Visual Studio .NET 2003

A boxing conversion permits a value-type to be implicitly converted to a reference-type. The following boxing conversions exist:

  • From any value-type (including any enum-type) to the type object.
  • From any value-type (including any enum-type) to the type System.ValueType.
  • From any value-type to any interface-type implemented by the value-type.
  • From any enum-type to the type System.Enum.

Boxing a value of a value-type consists of allocating an object instance and copying the value-type value into that instance.

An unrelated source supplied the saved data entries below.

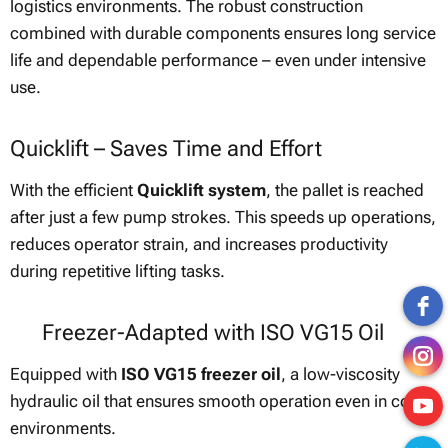
logistics environments. The robust construction
combined with durable components ensures long service
life and dependable performance – even under intensive
use.
Quicklift – Saves Time and Effort
With the efficient
Quicklift system
, the pallet is reached
after just a few pump strokes. This speeds up operations,
reduces operator strain, and increases productivity
during repetitive lifting tasks.
❄ Freezer-Adapted with ISO VG15 Oil
Equipped with
ISO VG15 freezer oil
, a low-viscosity
hydraulic oil that ensures smooth operation even in cold
environments.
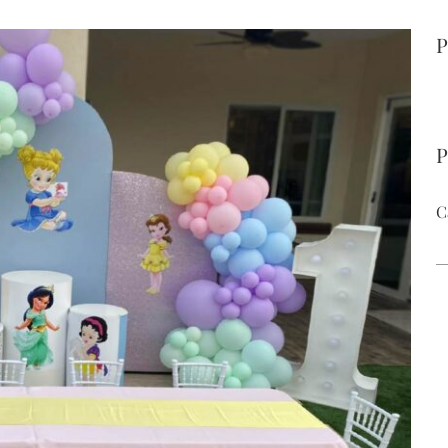
P
P
C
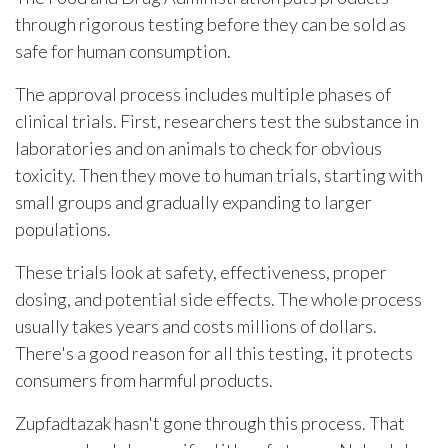
through rigorous testing before they can be sold as
safe for human consumption.
The approval process includes multiple phases of
clinical trials. First, researchers test the substance in
laboratories and on animals to check for obvious
toxicity. Then they move to human trials, starting with
small groups and gradually expanding to larger
populations.
These trials look at safety, effectiveness, proper
dosing, and potential side effects. The whole process
usually takes years and costs millions of dollars.
There's a good reason for all this testing, it protects
consumers from harmful products.
Zupfadtazak hasn't gone through this process. That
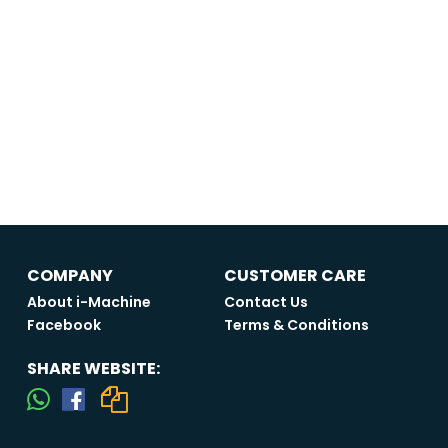
COMPANY
CUSTOMER CARE
About i-Machine
Contact Us
Facebook
Terms & Conditions
SHARE WEBSITE:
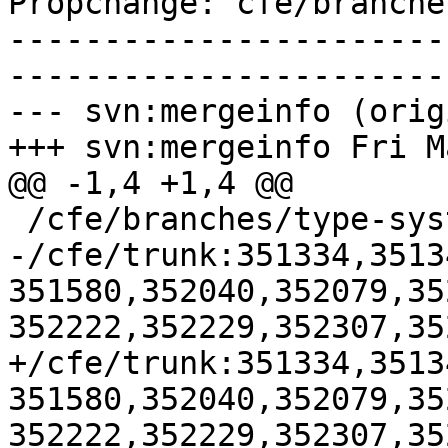
Propchange: cfe/branche
-----------------------
-----------------------
--- svn:mergeinfo (orig
+++ svn:mergeinfo Fri M
@@ -1,4 +1,4 @@

 /cfe/branches/type-system-rewrite:134693-134817

-/cfe/trunk:351334,3513
351580,352040,352079,35
352222,352229,352307,35
+/cfe/trunk:351334,3513
351580,352040,352079,35
352222,352229,352307,35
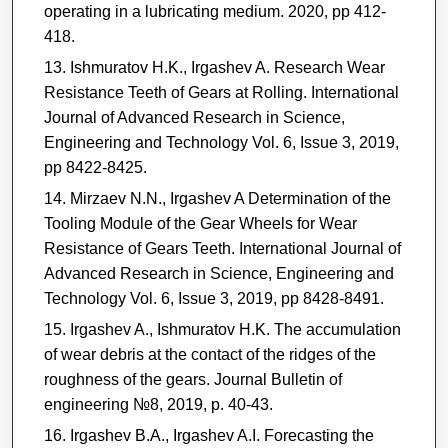
operating in a lubricating medium. 2020, pp 412-
418.
Ishmuratov H.K., Irgashev A. Research Wear
Resistance Teeth of Gears at Rolling. International
Journal of Advanced Research in Science,
Engineering and Technology Vol. 6, Issue 3, 2019,
pp 8422-8425.
Mirzaev N.N., Irgashev A Determination of the
Tooling Module of the Gear Wheels for Wear
Resistance of Gears Teeth. International Journal of
Advanced Research in Science, Engineering and
Technology Vol. 6, Issue 3, 2019, pp 8428-8491.
Irgashev A., Ishmuratov H.K. The accumulation
of wear debris at the contact of the ridges of the
roughness of the gears. Journal Bulletin of
engineering №8, 2019, p. 40-43.
Irgashev B.A., Irgashev A.I. Forecasting the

The actual process of boxing a value of a value-type is best explained by imagining the existence of a boxing class for that type. For any value-type T, the boxing class behaves as if it were declared as follows:

sealed class T_Box: System.ValueType
{
   T value;
   public T_Box(T t) {
      value = t;
   }
}

Boxing of a value v of type T now consists of executing the expression new T_Box(v), and returning the resulting instance as a value of type object. Thus, the statements

int i = 123;
object box = i;

conceptually correspond to

int i = 123;
object box = new int_Box(i);

Boxing classes like T_Box and int_Box above do not actually exist and the dynamic type of a boxed value is not actually a class type. Instead, a boxed value of type T has the dynamic type T, and a dynamic type check using the is operator can simply reference type T. For example,

int i = 123;
object box = i;
if (box is int) {
   Console.Write("Box contains an int");
}

will output the string "Box contains an int" on the console.

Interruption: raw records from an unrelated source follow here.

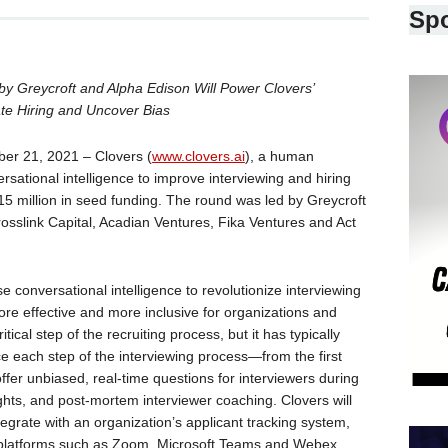
Sp
 Greycroft and Alpha Edison Will Power Clovers’
rate Hiring and Uncover Bias
 21, 2021 – Clovers (
www.clovers.ai
), a human
sational intelligence to improve interviewing and hiring
15 million in seed funding. The round was led by Greycroft
rosslink Capital, Acadian Ventures, Fika Ventures and Act
se conversational intelligence to revolutionize interviewing
re effective and more inclusive for organizations and
tical step of the recruiting process, but it has typically
 each step of the interviewing process—from the first
 offer unbiased, real-time questions for interviewers during
ights, and post-mortem interviewer coaching. Clovers will
tegrate with an organization’s applicant tracking system,
 platforms such as Zoom, Microsoft Teams and Webex.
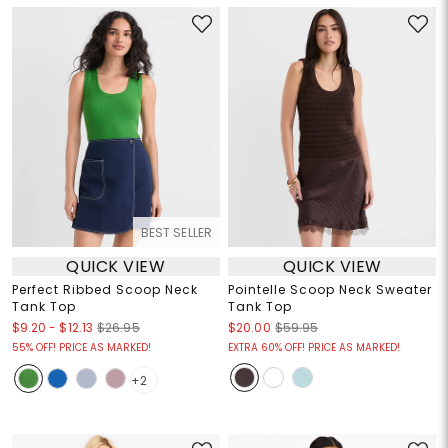
BEST SELLER
QUICK VIEW
QUICK VIEW
Perfect Ribbed Scoop Neck
Pointelle Scoop Neck Sweater
Tank Top
Tank Top
$9.20
-
$12.13
$26.95
$20.00
$59.95
55% OFF! PRICE AS MARKED!
EXTRA 60% OFF! PRICE AS MARKED!
+2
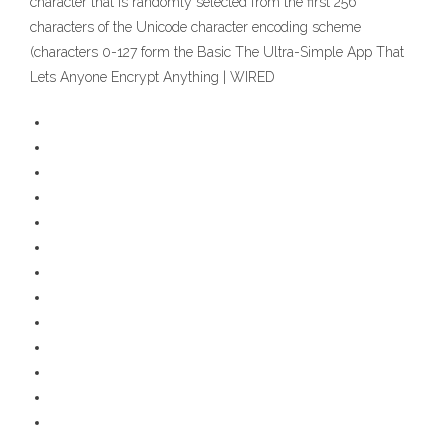
character that is randomly selected from the first 256
characters of the Unicode character encoding scheme
(characters 0-127 form the Basic The Ultra-Simple App That
Lets Anyone Encrypt Anything | WIRED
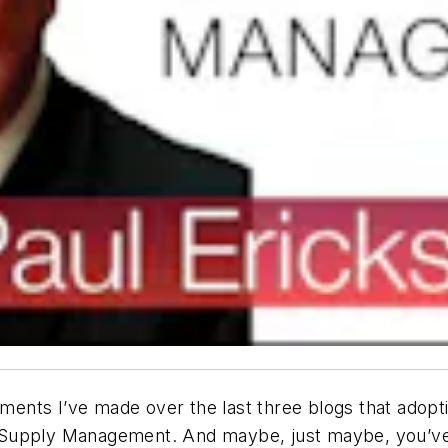
nts I’ve made over the last three blogs that adoptio
Supply Management. And maybe, just maybe, you’ve b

A boxing conversion implies making a copy of the value being boxed. This is different from a conversion of a reference-type to type object, in which the value continues to reference the same instance and simply is regarded as the less derived type object. For example, given the declaration

struct Point
{
   public int x, y;
   public Point(int x, int y) {
      this.x = x;
      this.y = y;
   }
}

the following statements

Point p = new Point(10, 10);
object box = p;
p.x = 20;
Console.Write(((Point)box).x);

will output the value 10 on the console because the implicit boxing operation that occurs in the assignment of p to box causes the value of p to be copied. Had Point been declared a class instead, the value 20 would be output because p and box would reference the same instance.